#### [EXERCISES]
• 1. Using the passage about Mr. Reagan's presidency, answer each question:
(a) What did Mr. Reagan watch on television instead of reading briefing books before an economic summit meeting?
(b) In what year did Stuart Spencer begin working with Mr. Reagan on his campaign for governor of California?
(c) What did Mr. Reagan's executive order require all federal agencies to do?
• 2. Carry on the passage about Mr. Reagan's presidency, picking up after its final sentence.

#### [SUPPLIED PASSAGE]

Mr. Reagan's command of details was far from complete. He once set aside briefing books on the eve of an economic summit meeting to watch "The Sound of Music" on television. Mario M. Cuomo, then governor of New York, loved to recount how Senator Daniel Patrick Moynihan tried to present him to Mr. Reagan, who interrupted, "You don't have to introduce me to Lee Iacocca!"
After it was revealed that officials in his administration had sold arms to Iran as a ransom for American hostages, then used the proceeds to help the Nicaraguan contras, Mr. Reagan only reluctantly acknowledged that it had happened, and a commission he had appointed himself concluded that his detached management style had failed him.
But most of the time, his command of direction was crystal clear.
Stuart Spencer, a political consultant who was with Mr. Reagan from the very beginning of his campaign for governor of California in 1965, recalled in a telephone interview how decisive his old boss could be.
"It was a pretty bold act to fire 11,000 air controllers," Mr. Spencer said. "At the time he said Russia was an evil empire, I know a lot of us were really nervous about it. He cut income taxes across the board 25 percent, named a woman to the Supreme Court. Those were all pretty bold decisions. Not today, maybe, but then. And he made them."
Cass R. Sunstein, a professor at the University of Chicago Law School, said Mr. Reagan's was "the most important presidency of the 20th century, with one obvious exception": Franklin D. Roosevelt. Last year, Professor Sunstein wrote in The American Prospect that Mr. Reagan's appointments had left the federal courts fundamentally different from their predecessors just two decades ago.
"What was then in the center is now on the left; what was then in the far right is now in the center; what was then on the left no longer exists," he wrote. And in a telephone interview on Sunday, he added that Mr. Reagan's influence on federal regulation was just as pervasive, because of an executive order that required all federal agencies to do a cost-benefit analysis of major proposed rules, and to make that the basis of the rule-making, to the extent allowed by law.
"That has redefined the practices of the executive branch," Professor Sunstein said. "Clinton didn't fundamentally change it."

#### [RECORDED DATA]

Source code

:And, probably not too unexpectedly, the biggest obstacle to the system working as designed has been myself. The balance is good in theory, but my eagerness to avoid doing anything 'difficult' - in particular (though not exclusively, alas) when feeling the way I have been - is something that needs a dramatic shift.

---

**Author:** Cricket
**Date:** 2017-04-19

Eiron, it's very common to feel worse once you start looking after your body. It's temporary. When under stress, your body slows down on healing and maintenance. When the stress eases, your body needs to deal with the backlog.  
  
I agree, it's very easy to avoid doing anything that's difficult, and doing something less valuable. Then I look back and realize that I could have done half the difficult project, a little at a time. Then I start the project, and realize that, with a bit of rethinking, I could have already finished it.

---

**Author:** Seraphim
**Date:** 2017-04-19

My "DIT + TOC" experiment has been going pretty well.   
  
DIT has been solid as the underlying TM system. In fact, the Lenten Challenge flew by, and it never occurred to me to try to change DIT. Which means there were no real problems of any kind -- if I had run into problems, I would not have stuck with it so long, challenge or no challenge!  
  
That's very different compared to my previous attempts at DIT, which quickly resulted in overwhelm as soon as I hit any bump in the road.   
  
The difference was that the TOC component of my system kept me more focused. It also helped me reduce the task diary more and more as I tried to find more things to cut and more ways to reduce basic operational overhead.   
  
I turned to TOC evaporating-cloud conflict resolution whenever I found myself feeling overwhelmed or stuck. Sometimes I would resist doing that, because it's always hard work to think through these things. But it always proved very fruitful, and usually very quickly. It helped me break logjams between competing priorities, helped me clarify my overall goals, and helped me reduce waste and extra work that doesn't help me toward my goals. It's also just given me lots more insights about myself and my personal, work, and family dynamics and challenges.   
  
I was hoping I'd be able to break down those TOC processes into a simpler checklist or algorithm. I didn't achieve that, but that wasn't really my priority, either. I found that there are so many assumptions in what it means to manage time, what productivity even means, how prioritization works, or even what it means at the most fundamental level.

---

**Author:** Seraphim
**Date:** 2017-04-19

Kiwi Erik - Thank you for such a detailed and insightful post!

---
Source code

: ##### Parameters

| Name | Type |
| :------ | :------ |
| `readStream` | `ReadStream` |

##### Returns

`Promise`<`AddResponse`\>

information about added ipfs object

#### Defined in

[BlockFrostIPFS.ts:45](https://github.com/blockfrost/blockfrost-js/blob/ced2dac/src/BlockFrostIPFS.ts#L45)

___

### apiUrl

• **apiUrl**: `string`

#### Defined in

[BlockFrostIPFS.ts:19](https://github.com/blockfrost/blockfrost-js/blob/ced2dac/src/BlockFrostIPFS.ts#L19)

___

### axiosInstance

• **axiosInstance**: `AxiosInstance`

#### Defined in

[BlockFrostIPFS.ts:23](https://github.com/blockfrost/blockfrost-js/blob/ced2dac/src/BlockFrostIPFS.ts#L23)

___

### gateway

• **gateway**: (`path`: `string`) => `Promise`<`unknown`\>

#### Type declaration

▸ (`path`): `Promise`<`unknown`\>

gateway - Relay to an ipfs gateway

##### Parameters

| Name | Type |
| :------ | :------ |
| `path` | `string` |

#### [RESPONSE LIST]
• 1.
(a) "The Sound of Music."
(b) 1965.
(c) Do a cost-benefit analysis of major proposed rules and make that analysis the basis of the rule-making, to the extent allowed by law.

• 2.
Indeed, Bill Clinton, a founder of the centrist Democratic Leadership Council - created to reign in his party's most liberal instincts - was among the first to recognize Mr. Reagan's sweeping political legacy. Later, as president, Mr. Clinton successfully pressed for an overhaul of the federal welfare system and famously, if prematurely, declared, "The era of big government is over."
"Ever since Ronald Reagan, Washington has been playing on his side of the field," said Kenneth Duberstein, Mr. Reagan's last White House chief of staff. "Everything that has taken place since the 80's virtually has been on Ronald Reagan's territory."
It was Mr. Reagan, a New Deal Democrat turned Goldwater conservative, who lured disaffected blue-collar Democrats to vote Republican in the first place, and his upbeat personality was a crucial factor. He once cut off debate among his advisers over how much credit to give the Rev. Jesse Jackson for negotiating Syria's release of a downed American Air Force pilot by saying, "The only way we can lose is if we're not gracious."
Senator Mitch McConnell, Republican of Kentucky, recalled how Mr. Reagan had introduced him at a rally in his long-shot campaign for the Senate 20 years ago as "my good friend Mitch O'Donnell," then continued unfazed when he realized the error, showing "how completely Teflon he was."
Mr. McConnell, now the Senate's No. 2 Republican, added: "He had an enormous impact on a lot of us, and our developing philosophies. I became a more solid conservative, and a more conviction-oriented politician, as the result of his example. He demonstrated that you don't have to flip-flop back and forth, and that you can take an unpopular position."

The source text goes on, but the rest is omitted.